PROBLEMS TO SOLVE:
a - Name each kind of grey literature that the piece on UNT Scholarly Works lists.
b - Reproduce everything in the piece on UNT Scholarly Works from "Additionally, institutional repositories are an" down to "to archive the materials in an intuitional repository.".
c - Summarize the piece on UNT Scholarly Works in two sentences.
-------- EXCERPT TO READ
Written by: Sarah Diaz

If you have ever been curious about the research your professors are doing, you might be interested in UNT Scholarly Works, the University of North Texas institutional repository. 

Institutional repositories are collections of scholarly work from a specific institution, like a college or university. According to Rebecca Marsh (2015), they have been around since the early 2000s and are typically used as “a mechanism for capturing, archiving and managing the collective digital research outputs of the institution” (p. 165). Although they vary greatly from one institution to another, institutional repositories typically collect published work as well as “grey literature,” which includes things like preprints, theses and dissertations, or conference proceedings. Grey literature has not been published, so it has historically been difficult for librarians to provide access (New York Academy of Medicine, n.d.). Institutional repositories help to preserve and share these materials. 

Additionally, institutional repositories are an important part of Open Access. Have you ever experienced the frustration of hitting paywalls and being unable to access the information you need? A benefit of Open Access is that it can help eliminate this problem by making resources available to everyone. One popular way of making information freely available is to publish it in an Open Access journal. However, what about articles published in traditional journals or other types of scholarly work aside from articles? Another option is to archive the materials in an intuitional repository.
----------------
-------- RECORDS SUPPLIED
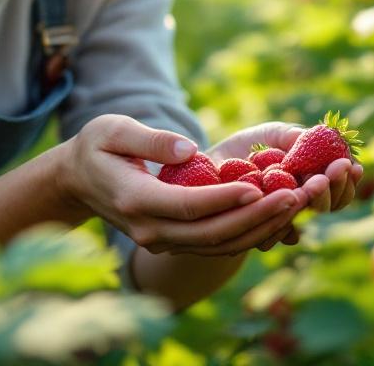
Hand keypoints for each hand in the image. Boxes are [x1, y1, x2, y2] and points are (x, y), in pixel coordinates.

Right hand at [61, 115, 309, 255]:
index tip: (259, 187)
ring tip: (296, 204)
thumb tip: (190, 149)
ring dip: (259, 227)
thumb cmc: (95, 146)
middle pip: (211, 233)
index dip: (225, 199)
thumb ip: (151, 139)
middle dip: (256, 217)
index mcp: (135, 200)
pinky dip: (247, 232)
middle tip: (295, 196)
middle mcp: (149, 230)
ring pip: (217, 245)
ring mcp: (161, 242)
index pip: (188, 206)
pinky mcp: (173, 242)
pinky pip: (215, 244)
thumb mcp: (113, 129)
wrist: (77, 180)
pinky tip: (276, 214)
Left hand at [208, 122, 364, 250]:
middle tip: (328, 175)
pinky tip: (280, 206)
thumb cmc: (247, 148)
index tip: (351, 166)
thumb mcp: (274, 135)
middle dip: (331, 190)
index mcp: (310, 183)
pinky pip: (271, 234)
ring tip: (311, 185)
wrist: (205, 164)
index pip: (338, 189)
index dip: (347, 181)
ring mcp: (277, 220)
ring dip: (307, 203)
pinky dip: (278, 222)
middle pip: (325, 206)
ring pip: (301, 219)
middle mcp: (298, 205)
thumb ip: (298, 138)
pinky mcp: (254, 232)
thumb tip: (329, 145)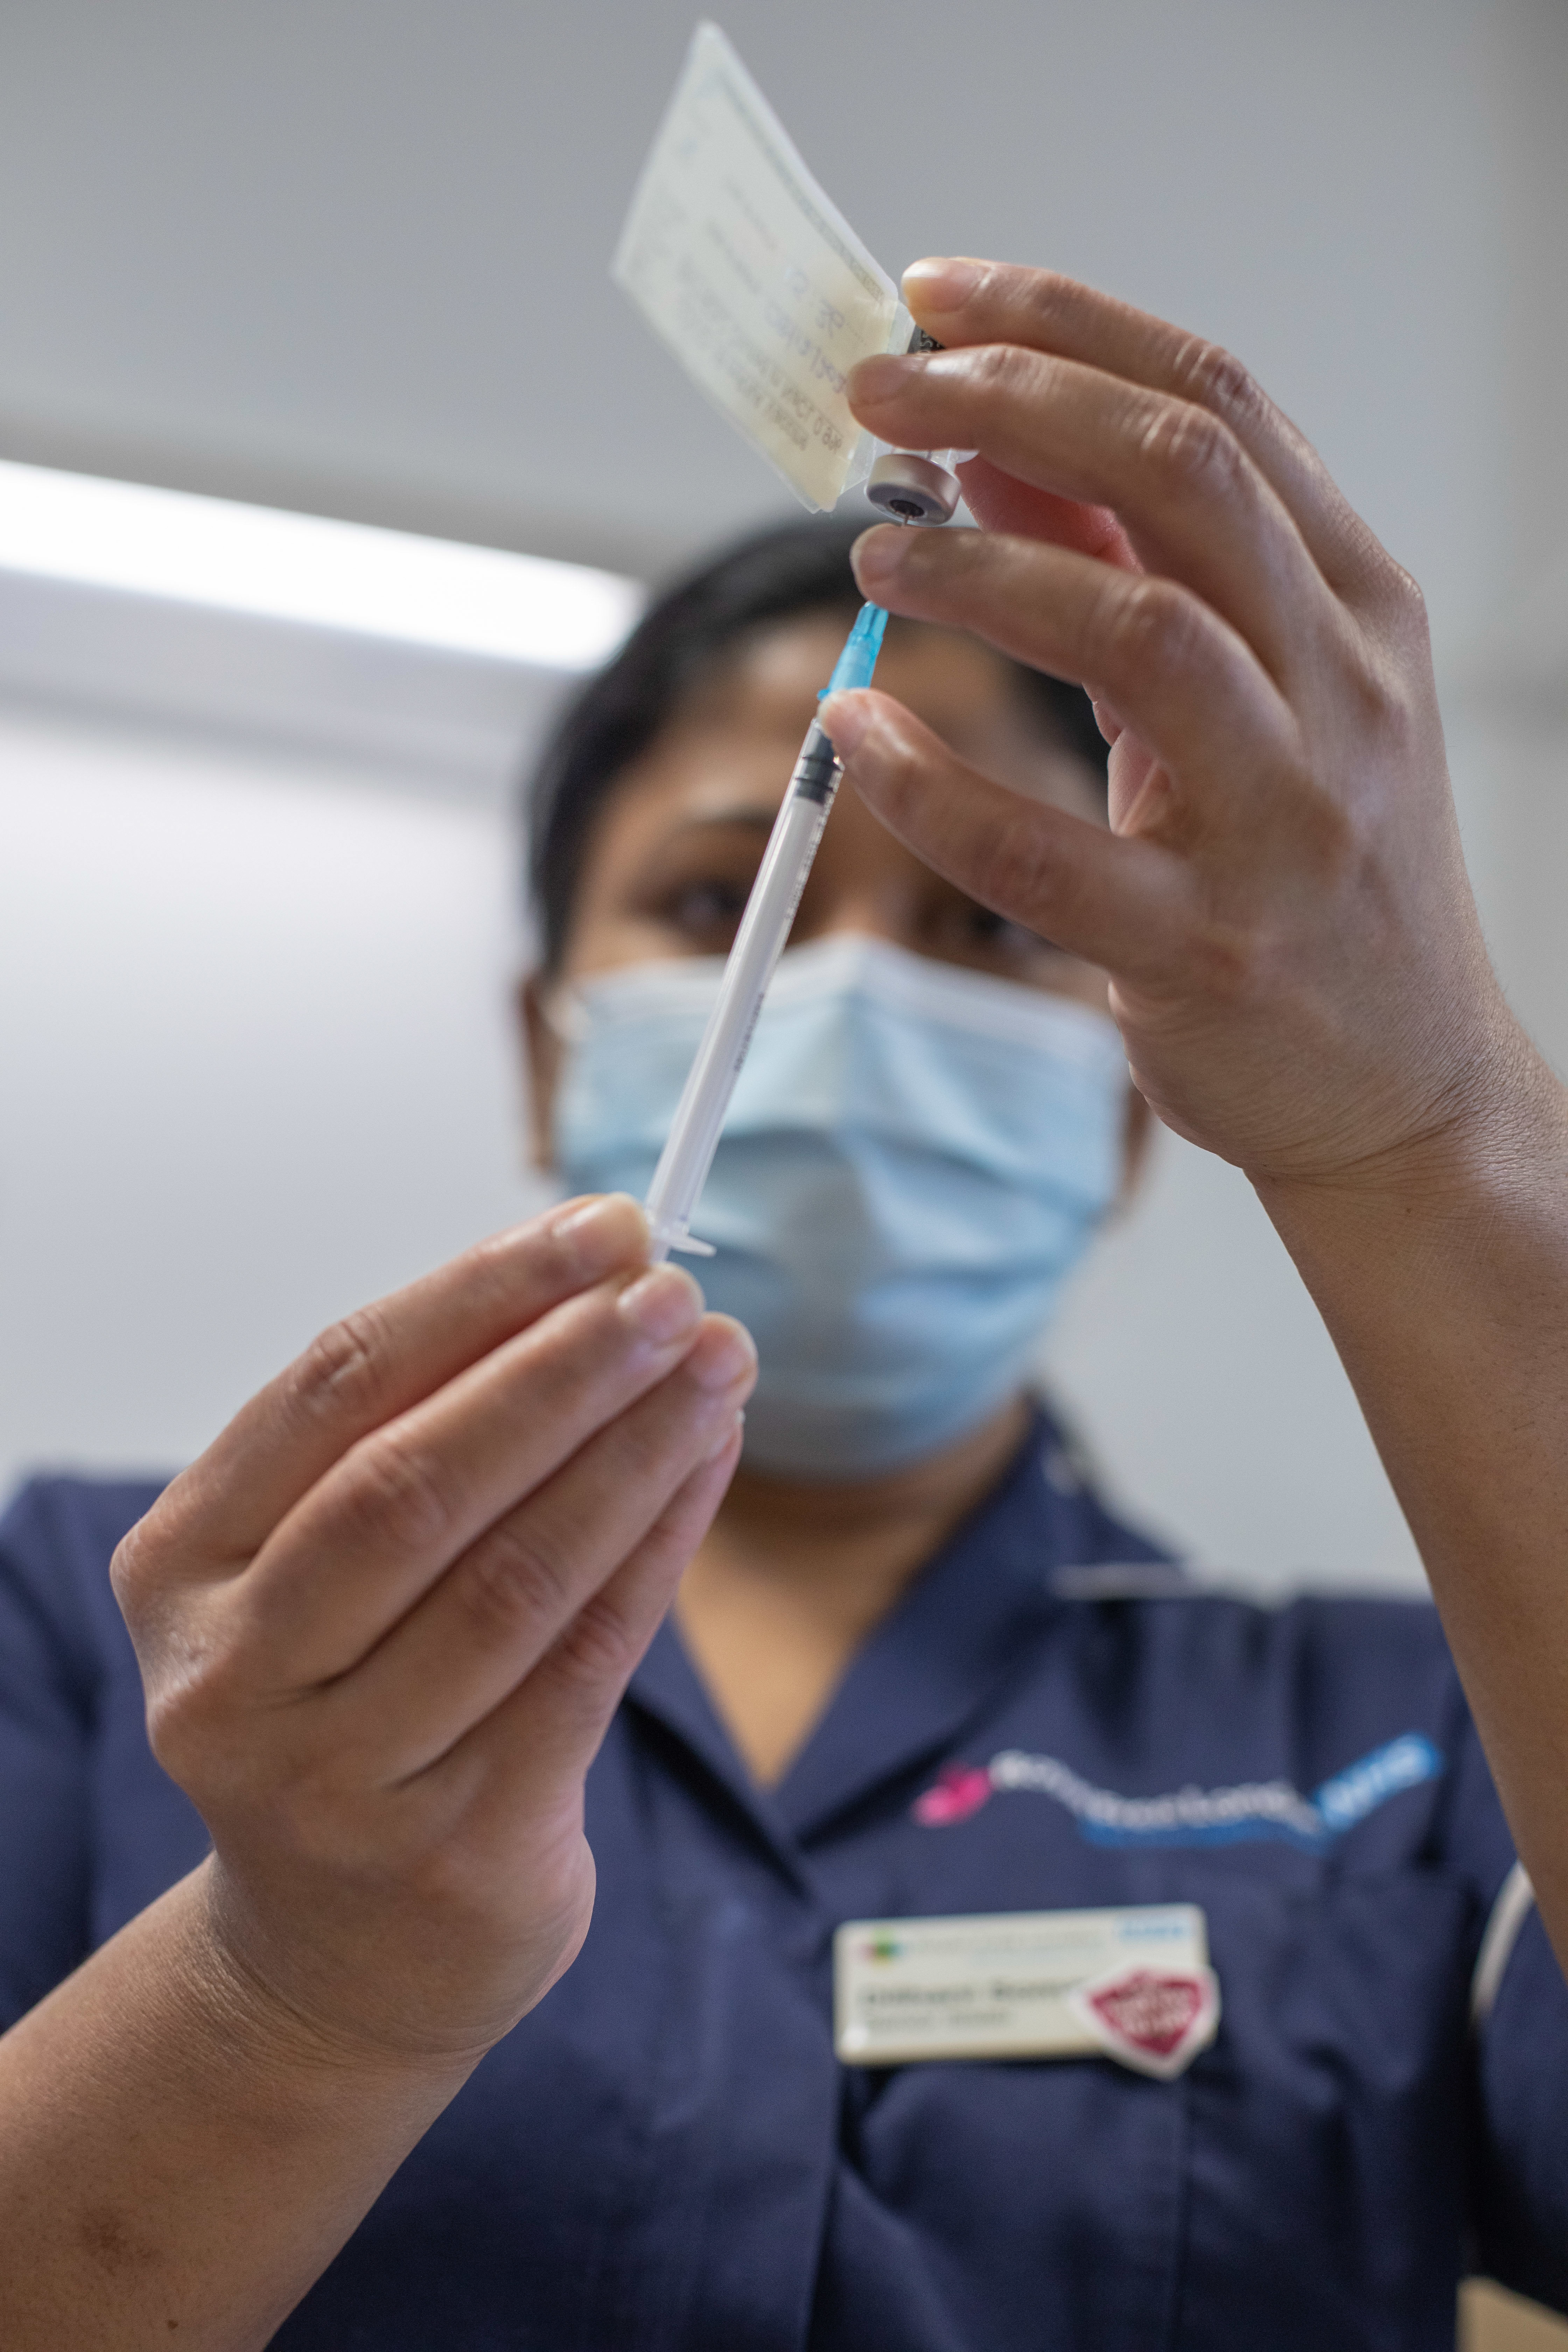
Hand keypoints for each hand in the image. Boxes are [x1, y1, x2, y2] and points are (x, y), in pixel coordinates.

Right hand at [111, 1196, 753, 2070]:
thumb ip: (422, 1433)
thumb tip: (591, 1283)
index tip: (596, 1229)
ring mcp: (337, 1779)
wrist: (337, 1956)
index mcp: (184, 1569)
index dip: (478, 1295)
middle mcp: (234, 1678)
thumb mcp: (328, 1569)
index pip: (335, 1386)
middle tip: (672, 1294)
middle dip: (562, 1370)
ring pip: (515, 1576)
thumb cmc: (349, 1706)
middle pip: (417, 1482)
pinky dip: (658, 1547)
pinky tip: (708, 1466)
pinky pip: (584, 1662)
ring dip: (634, 1451)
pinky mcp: (457, 1850)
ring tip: (717, 1364)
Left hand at [824, 258, 1525, 1192]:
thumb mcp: (1260, 696)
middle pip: (1182, 474)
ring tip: (873, 555)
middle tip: (882, 397)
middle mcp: (1341, 692)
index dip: (1064, 326)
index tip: (939, 300)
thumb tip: (993, 458)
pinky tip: (855, 735)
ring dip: (982, 571)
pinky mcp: (1205, 948)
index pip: (1215, 402)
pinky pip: (1043, 853)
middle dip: (1013, 405)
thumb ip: (1138, 570)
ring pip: (1137, 633)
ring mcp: (1282, 821)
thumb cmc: (1319, 876)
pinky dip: (931, 783)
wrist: (1407, 1088)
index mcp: (1357, 608)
----------------
WRITTEN ANSWERS:
a - Preprints, theses, dissertations, conference proceedings

b -
Additionally, institutional repositories are an important part of Open Access. Have you ever experienced the frustration of hitting paywalls and being unable to access the information you need? A benefit of Open Access is that it can help eliminate this problem by making resources available to everyone. One popular way of making information freely available is to publish it in an Open Access journal. However, what about articles published in traditional journals or other types of scholarly work aside from articles? Another option is to archive the materials in an intuitional repository.

c - UNT Scholarly Works is the University of North Texas institutional repository, and such repositories collect, preserve and share an institution's scholarly work, including unpublished grey literature like preprints, theses and conference proceedings. They are also an important part of Open Access, giving a way to make freely available articles published in traditional journals and scholarly work other than articles.